Let $B_t$, $t\ge0$ be a standard Brownian motion and suppose $0<x_1<x_2<\cdots<x_n<1$. Then the conditional expectation $$ \mathbb E\left(\int_0^1 B_t\,dt \,\middle\vert\, B_0, B_{x_1},B_{x_2},\ldots,B_{x_n},B_1 \right) $$ is just the trapezoidal-rule approximation to the integral. Since expected values minimize mean squared errors, it follows that for every integrable function $g$, $$ \mathbb E\left(\left(\int_0^1 B_t\,dt - E\left(\int_0^1 B_t\,dt \,\middle\vert\, B_0, B_{x_1},B_{x_2},\ldots,B_{x_n},B_1 \right) \right)^2\right) \le \mathbb E\left(\left( \int_0^1 B_t \, dt - g(B_0, B_{x_1},B_{x_2},\ldots,B_{x_n},B_1) \right)^2\right). $$
A theorem I have seen attributed to Persi Diaconis (but is that correct?) says Simpson's rule is not admissible in the decision-theoretic sense.

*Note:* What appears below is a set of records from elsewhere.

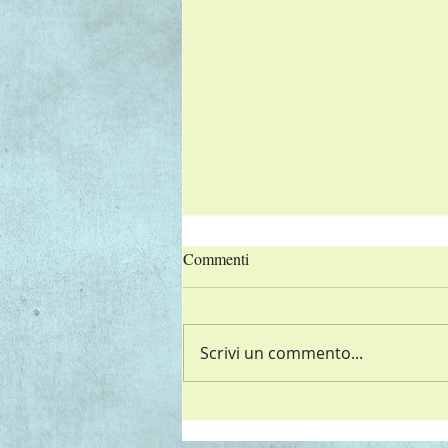
Commenti
Scrivi un commento...
Croccantella di farina di ceci e
mais con patate e cipolla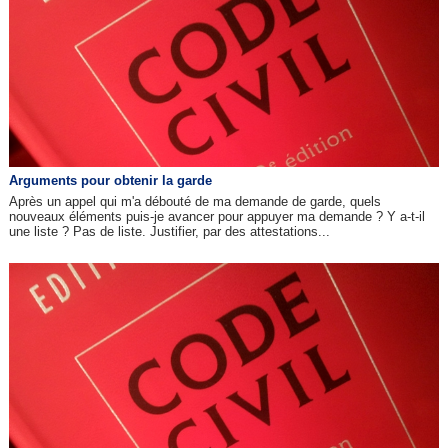
Arguments pour obtenir la garde
Après un appel qui m'a débouté de ma demande de garde, quels
nouveaux éléments puis-je avancer pour appuyer ma demande ? Y a-t-il
une liste ? Pas de liste. Justifier, par des attestations...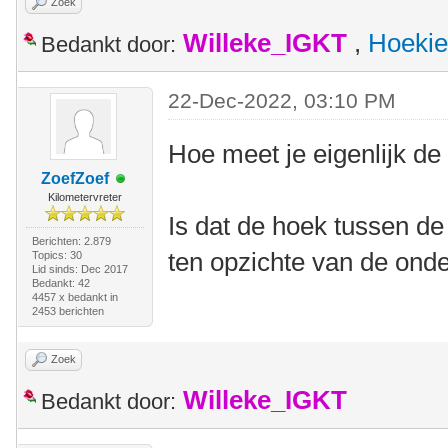
Zoek
Willeke_IGKT
,
Hoekie
Bedankt door:
22-Dec-2022, 03:10 PM
Hoe meet je eigenlijk de
ZoefZoef
Kilometervreter
Is dat de hoek tussen de 
Berichten: 2.879
ten opzichte van de ond
Topics: 30
Lid sinds: Dec 2017
Bedankt: 42
4457 x bedankt in
2453 berichten
Zoek
Willeke_IGKT
Bedankt door: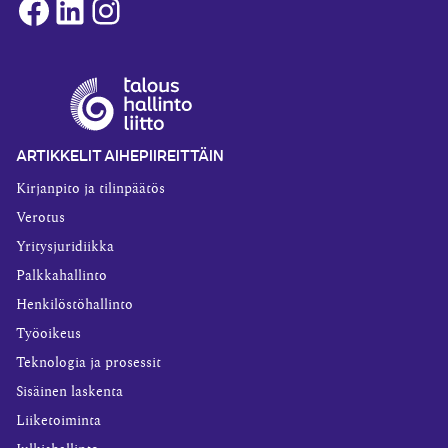
Facebook
LinkedIn
Instagram
ARTIKKELIT AIHEPIIREITTÄIN
Kirjanpito ja tilinpäätös
Verotus
Yritysjuridiikka
Palkkahallinto
Henkilöstöhallinto
Työoikeus
Teknologia ja prosessit
Sisäinen laskenta
Liiketoiminta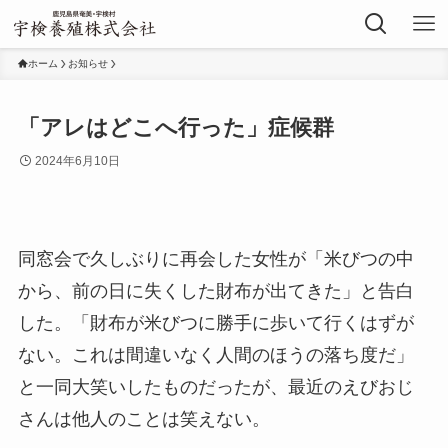
ホーム
お知らせ
「アレはどこへ行った」症候群
2024年6月10日
同窓会で久しぶりに再会した女性が「米びつの中
から、前の日に失くした財布が出てきた」と告白
した。「財布が米びつに勝手に歩いて行くはずが
ない。これは間違いなく人間のほうの落ち度だ」
と一同大笑いしたものだったが、最近のえびおじ
さんは他人のことは笑えない。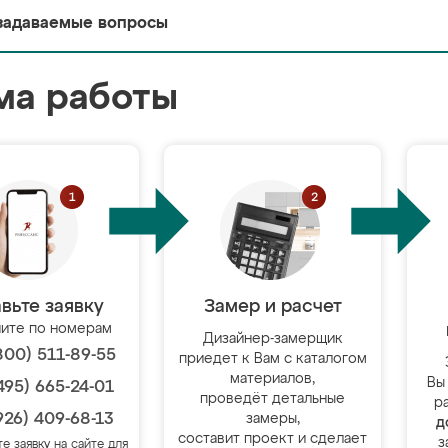
задаваемые вопросы
ма работы
вьте заявку
Замер и расчет
ите по номерам
Дизайнер-замерщик
800) 511-89-55
приедет к Вам с каталогом
материалов,
Вы
495) 665-24-01
проведёт детальные
р
926) 409-68-13
замеры,
д
составит проект и сделает
з
те заявку на сайте для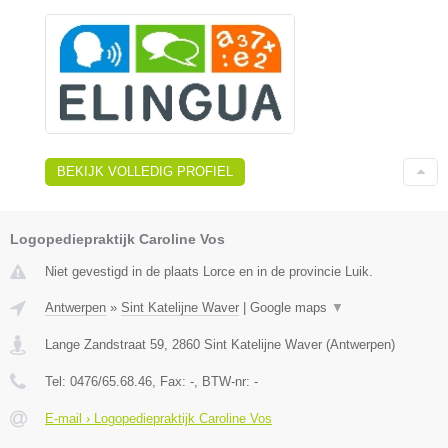
BEKIJK VOLLEDIG PROFIEL
Logopediepraktijk Caroline Vos
Niet gevestigd in de plaats Lorce en in de provincie Luik.
Antwerpen
»
Sint Katelijne Waver
|
Google maps
▼
Lange Zandstraat 59
,
2860
Sint Katelijne Waver
(
Antwerpen
)
Tel:
0476/65.68.46
, Fax:
-
, BTW-nr:
-
E-mail › Logopediepraktijk Caroline Vos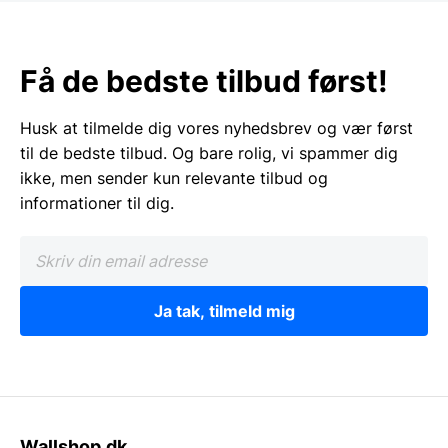
Få de bedste tilbud først!
Husk at tilmelde dig vores nyhedsbrev og vær først
til de bedste tilbud. Og bare rolig, vi spammer dig
ikke, men sender kun relevante tilbud og
informationer til dig.
Ja tak, tilmeld mig
Wallshop.dk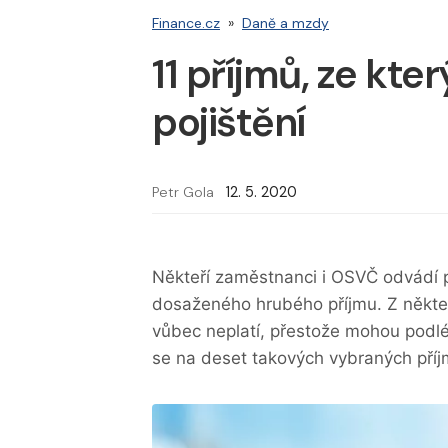
Finance.cz
»
Daně a mzdy
11 příjmů, ze kte
pojištění
Petr Gola
12. 5. 2020
Někteří zaměstnanci i OSVČ odvádí p
dosaženého hrubého příjmu. Z některý
vůbec neplatí, přestože mohou podlé
se na deset takových vybraných pří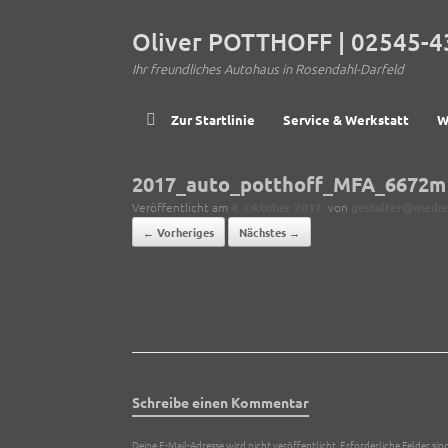
Zum
Inhalt
Oliver POTTHOFF | 02545-4
springen
Ihr freundliches Autohaus in Rosendahl-Darfeld
Zur Startlinie
Service & Werkstatt
W
2017_auto_potthoff_MFA_6672m
Veröffentlicht am
4. Oktober 2017
von
gestalter@medi
← Vorheriges
Nächstes →
Schreibe einen Kommentar
Deine E-Mail-Adresse wird nicht veröffentlicht.
Erforderliche Felder sin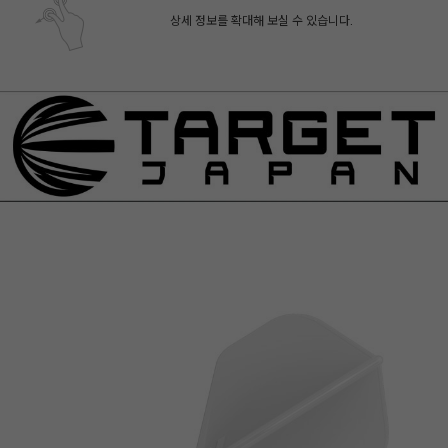
상세 정보를 확대해 보실 수 있습니다.
페이코 ID로 페
PAYCO 바로구매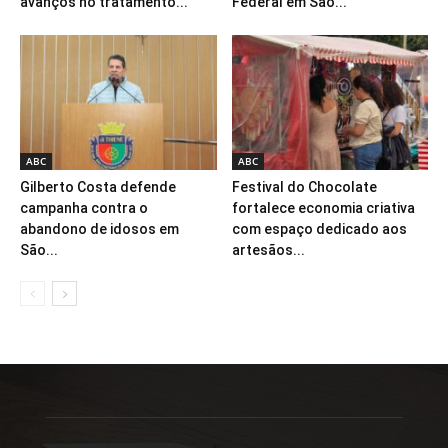
avanços no tratamento...
Federal em São...
ABC
ABC
Gilberto Costa defende
Festival do Chocolate
campanha contra o
fortalece economia criativa
abandono de idosos em
com espaço dedicado aos
São...
artesãos...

That means that for every convex function $L$ that we could put in place of the squaring function above, there is some measurable function $g$ such that for every probability distribution on functions $C_t$ on $[0,1]$, $$ \mathbb E\left(L\left(\int_0^1 C_t\,dt - g(C_0,C_{x_1},C_{x_2},\ldots,C_1)\right)\right) \le \mathbb E\left(L\left(\int_0^1 C_t\,dt - \operatorname{Simpson}(C_0, C_{x_1},C_{x_2},\ldots,C_{x_n},C_1)\right)\right), $$ and for at least one probability distribution the inequality is strict.
Usually when Simpson's rule is applied, one is not thinking of probability at all. Does this result have any practical implications for numerical analysis in situations where no probabilities are mentioned? A Bayesian view that says all uncertainties can be expressed by probabilities would seem to imply that it does.